Find every line in the rows below that contains the string "value", and copy each of those lines. Case counts.

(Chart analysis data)
******

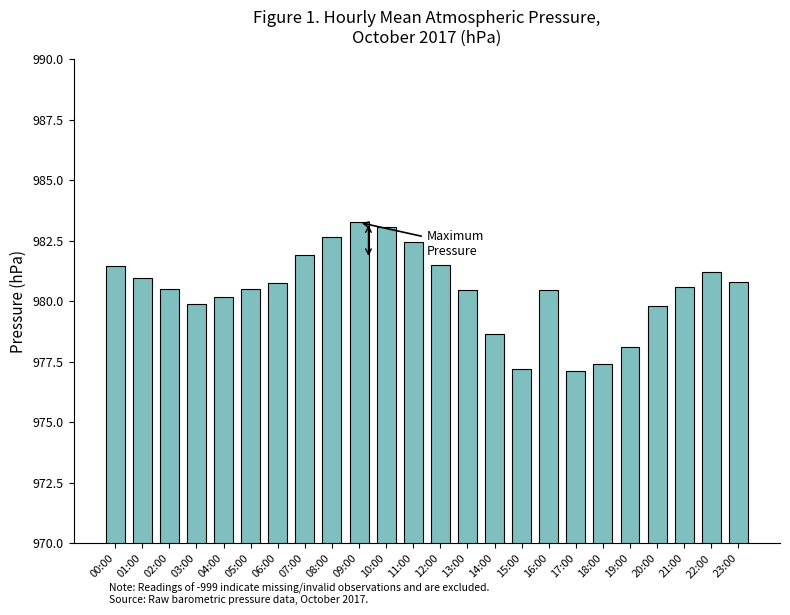

At which category does the chart reach its peak across all series?

09:00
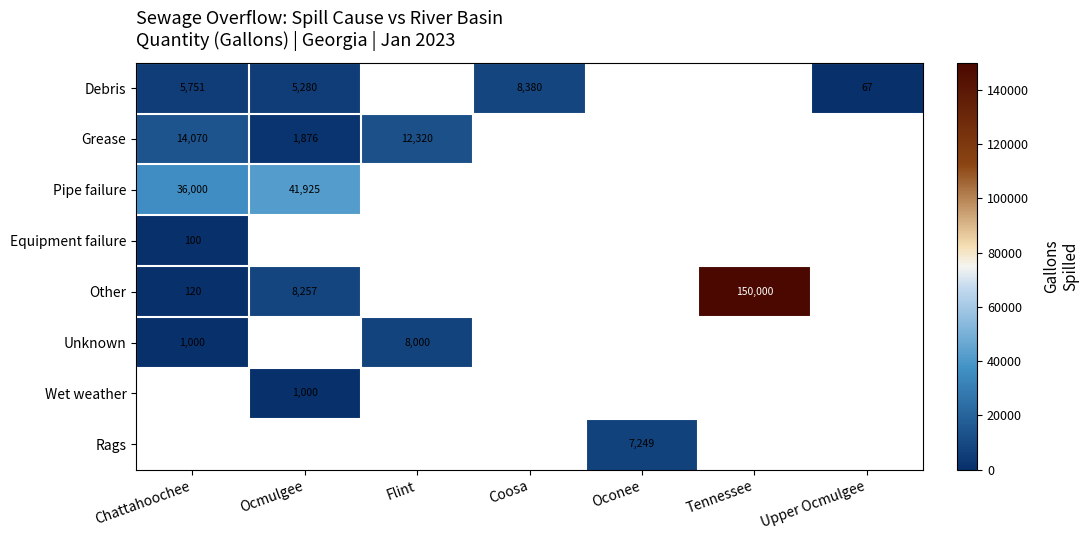

True or false: Debris has a value of 4707 at Coosa.

False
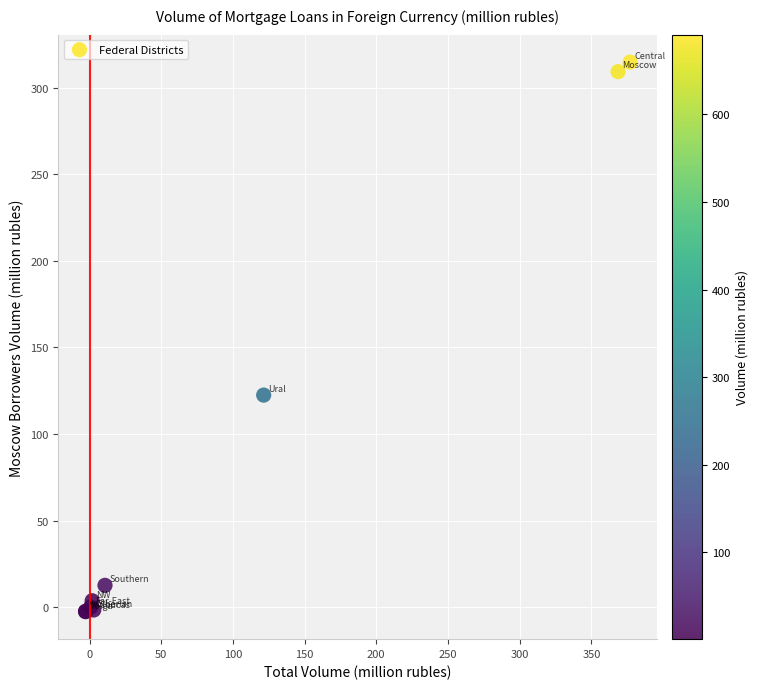

What Y value in the scatter plot is closest to 156?

122.5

******

__Solution for this task__
True or false: Debris has a value of 4707 at Coosa.
What Y value in the scatter plot is closest to 156?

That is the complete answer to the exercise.